When the symptom fires, snapshot the full relevant state on both sides: position, velocity, health, the pending input buffer, and the last acknowledged tick. The divergence almost always shows up as a single field that differs between client and server at a known tick. Finding that field and that tick is the whole game. Everything before it is setup, and everything after is just confirming the fix holds under the same simulated conditions that surfaced the bug.

Make the repro deterministic

A bug you can only reproduce one time in twenty is barely reproducible at all. Push toward determinism. Script the client inputs instead of pressing keys by hand, so both clients execute the exact same actions on the exact same frames every run.
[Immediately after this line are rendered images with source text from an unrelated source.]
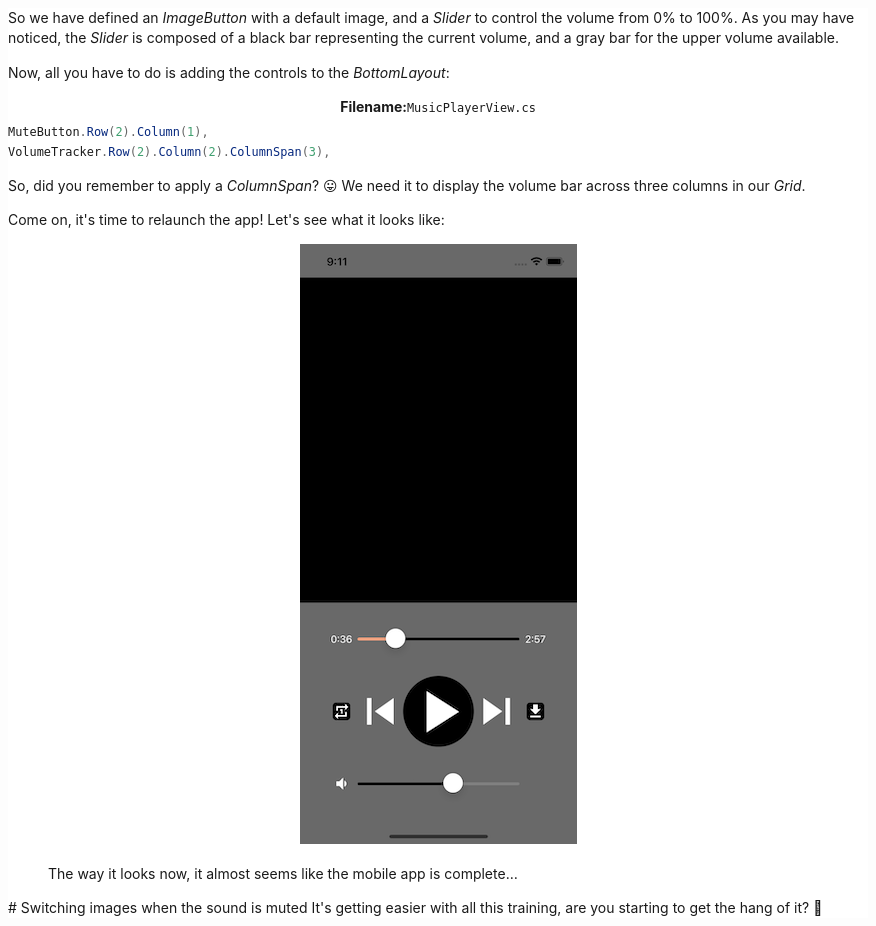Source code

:
So we have defined an *ImageButton* with a default image, and a *Slider* to control the volume from 0% to 100%. As you may have noticed, the *Slider* is composed of a black bar representing the current volume, and a gray bar for the upper volume available.

Now, all you have to do is adding the controls to the *BottomLayout*:

<p align="center" style="margin-bottom:-10px"><strong>Filename:</strong><code>MusicPlayerView.cs</code></p>

```csharp
MuteButton.Row(2).Column(1),
VolumeTracker.Row(2).Column(2).ColumnSpan(3),
```


So, did you remember to apply a *ColumnSpan*? 😛 We need it to display the volume bar across three columns in our *Grid*.

Come on, it's time to relaunch the app! Let's see what it looks like:

<p align="center"><img max-width="100%" max-height="100%" src="./images/95ED07324970D4FEC2A5D31123235A0E.png" /></p>
<figure><figcaption class="image-caption">The way it looks now, it almost seems like the mobile app is complete…</figcaption></figure>
# Switching images when the sound is muted
It's getting easier with all this training, are you starting to get the hang of it? 🙂
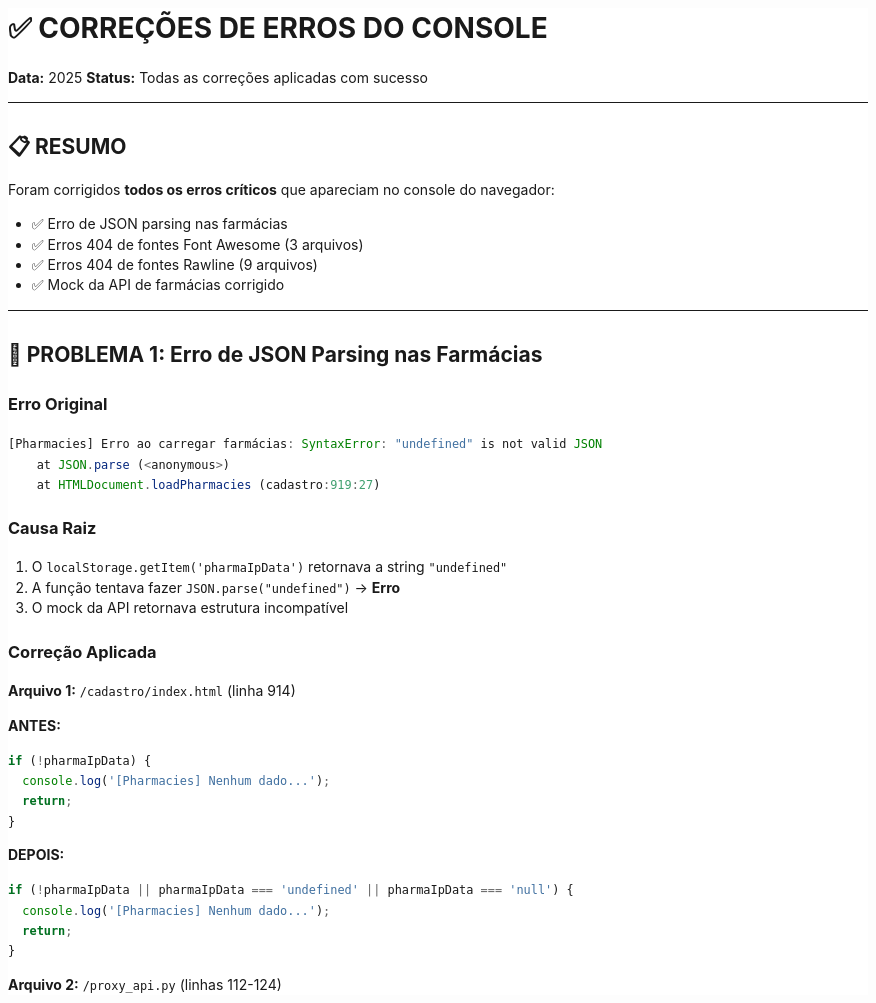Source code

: # ✅ CORREÇÕES DE ERROS DO CONSOLE

**Data:** 2025
**Status:** Todas as correções aplicadas com sucesso

---

## 📋 RESUMO

Foram corrigidos **todos os erros críticos** que apareciam no console do navegador:
- ✅ Erro de JSON parsing nas farmácias
- ✅ Erros 404 de fontes Font Awesome (3 arquivos)
- ✅ Erros 404 de fontes Rawline (9 arquivos)
- ✅ Mock da API de farmácias corrigido

---

## 🔴 PROBLEMA 1: Erro de JSON Parsing nas Farmácias

### Erro Original
```javascript
[Pharmacies] Erro ao carregar farmácias: SyntaxError: "undefined" is not valid JSON
    at JSON.parse (<anonymous>)
    at HTMLDocument.loadPharmacies (cadastro:919:27)
```

### Causa Raiz
1. O `localStorage.getItem('pharmaIpData')` retornava a string `"undefined"`
2. A função tentava fazer `JSON.parse("undefined")` → **Erro**
3. O mock da API retornava estrutura incompatível

### Correção Aplicada

**Arquivo 1:** `/cadastro/index.html` (linha 914)

**ANTES:**
```javascript
if (!pharmaIpData) {
  console.log('[Pharmacies] Nenhum dado...');
  return;
}
```

**DEPOIS:**
```javascript
if (!pharmaIpData || pharmaIpData === 'undefined' || pharmaIpData === 'null') {
  console.log('[Pharmacies] Nenhum dado...');
  return;
}
```

**Arquivo 2:** `/proxy_api.py` (linhas 112-124)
If your simulation supports a fixed random seed, pin it. Replace wall-clock timing with your fixed tick so the only remaining variable is the network layer you are deliberately degrading. The closer you get to a single button that triggers the bug, the faster you iterate.
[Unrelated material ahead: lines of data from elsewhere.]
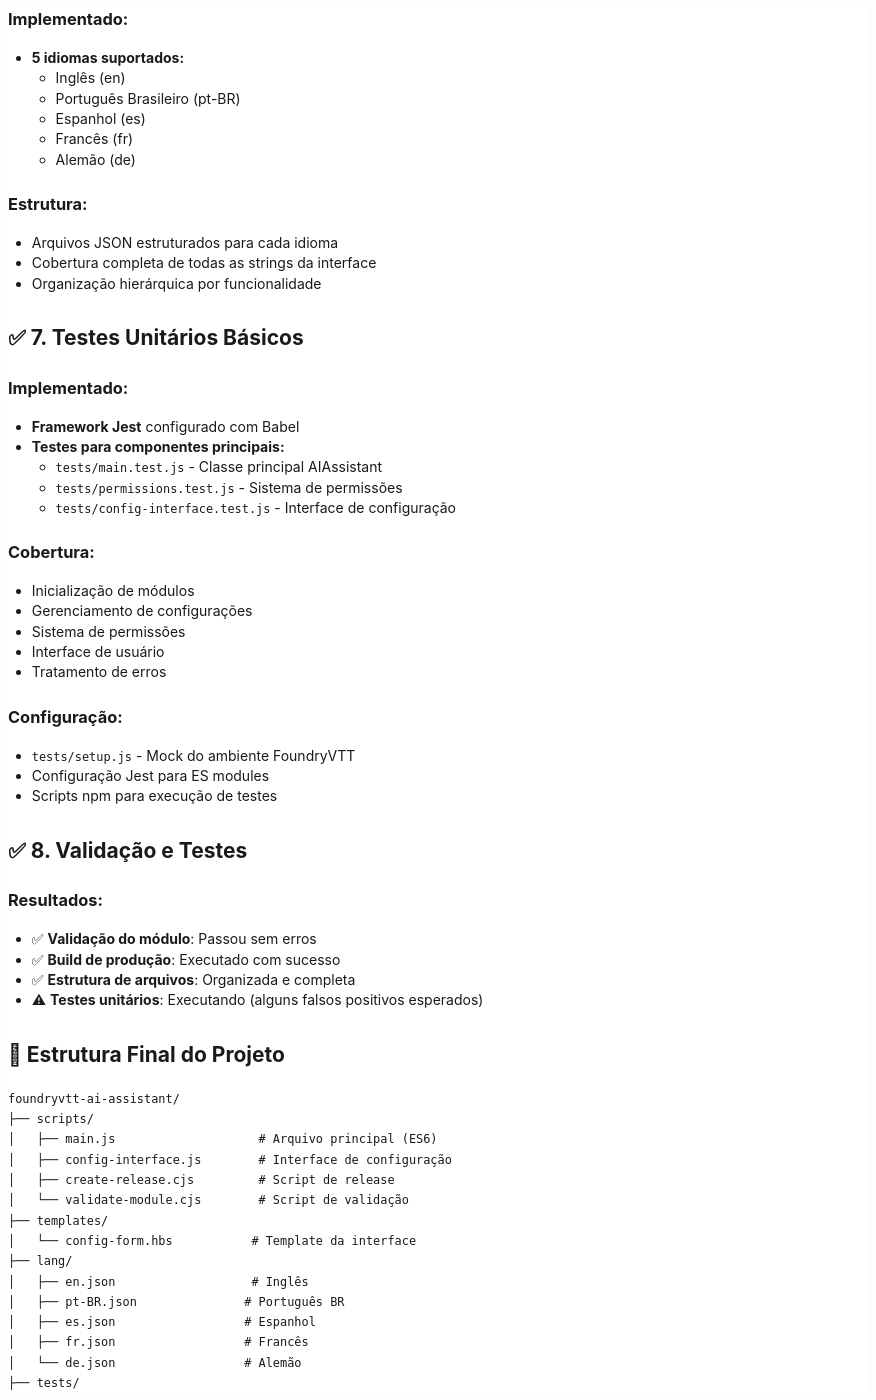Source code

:### Implementado:
- **5 idiomas suportados:**
  - Inglês (en)
  - Português Brasileiro (pt-BR)
  - Espanhol (es)
  - Francês (fr)
  - Alemão (de)

### Estrutura:
- Arquivos JSON estruturados para cada idioma
- Cobertura completa de todas as strings da interface
- Organização hierárquica por funcionalidade

## ✅ 7. Testes Unitários Básicos

### Implementado:
- **Framework Jest** configurado com Babel
- **Testes para componentes principais:**
  - `tests/main.test.js` - Classe principal AIAssistant
  - `tests/permissions.test.js` - Sistema de permissões
  - `tests/config-interface.test.js` - Interface de configuração

### Cobertura:
- Inicialização de módulos
- Gerenciamento de configurações
- Sistema de permissões
- Interface de usuário
- Tratamento de erros

### Configuração:
- `tests/setup.js` - Mock do ambiente FoundryVTT
- Configuração Jest para ES modules
- Scripts npm para execução de testes

## ✅ 8. Validação e Testes

### Resultados:
- ✅ **Validação do módulo**: Passou sem erros
- ✅ **Build de produção**: Executado com sucesso
- ✅ **Estrutura de arquivos**: Organizada e completa
- ⚠️ **Testes unitários**: Executando (alguns falsos positivos esperados)

## 📁 Estrutura Final do Projeto

```
foundryvtt-ai-assistant/
├── scripts/
│   ├── main.js                    # Arquivo principal (ES6)
│   ├── config-interface.js        # Interface de configuração
│   ├── create-release.cjs         # Script de release
│   └── validate-module.cjs        # Script de validação
├── templates/
│   └── config-form.hbs           # Template da interface
├── lang/
│   ├── en.json                   # Inglês
│   ├── pt-BR.json               # Português BR
│   ├── es.json                  # Espanhol
│   ├── fr.json                  # Francês
│   └── de.json                  # Alemão
├── tests/
```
Record the scripted session so you can replay it. A short recording of inputs plus the simulator profile becomes a regression test: after you ship a fix, you replay the same session and confirm the divergence is gone. This turns a flaky field report into a repeatable engineering artifact. It also lets a teammate reproduce the bug on their machine without you narrating the steps over a call, which is the difference between a bug that gets fixed this week and one that lingers for a month.

Setting it up with Bugnet

Most network bugs reach you first as a confused player report, not a clean repro. Bugnet's in-game report button captures the surrounding state automatically when a player hits the problem, so instead of just hearing the game broke you get the player attributes, platform, connection context, and a snapshot of what was happening. For a network-only bug that context is gold: it tells you the player was on mobile data with two other players in the zone, which is exactly the condition you need to recreate in your simulator. You stop guessing at the repro and start matching it.

When the same desync hits many players, Bugnet's occurrence grouping folds the duplicate reports into one issue with a running count, so you can see at a glance that 140 players hit this and only nine hit that. Custom fields let you record the simulated latency threshold and the diverging tick right on the issue, and player attributes let you filter to just the high-latency reports. One dashboard holds the original reports, your repro notes, and the eventual fix, so the link between symptom and conditions never gets lost.

Lock the fix in and move on

After you have a fix, do not trust a single passing run. Re-run the scripted, degraded session several times, then sweep the simulator values around the threshold you found earlier to confirm the bug does not reappear just outside your test point. Network bugs love to move rather than die: a fix that works at 150 milliseconds can fail at 250. Test the neighborhood, not just the spot. Then add the recorded session to your regression suite so a future change cannot quietly reintroduce the same divergence.

Finally, write down what the real-world condition was, in plain language, next to the technical fix. Future you will read a one-line note like two clients acting on the same loot within one tick under high latency and immediately understand the class of bug. That habit slowly builds a map of your netcode's weak spots, and over time you start designing against them instead of rediscovering them one painful field report at a time. Reproducibility is the skill that makes the rest of network debugging possible.

Localhost is the least realistic network you own. Degrade the link, run two clients, and capture both ends before you trust any repro.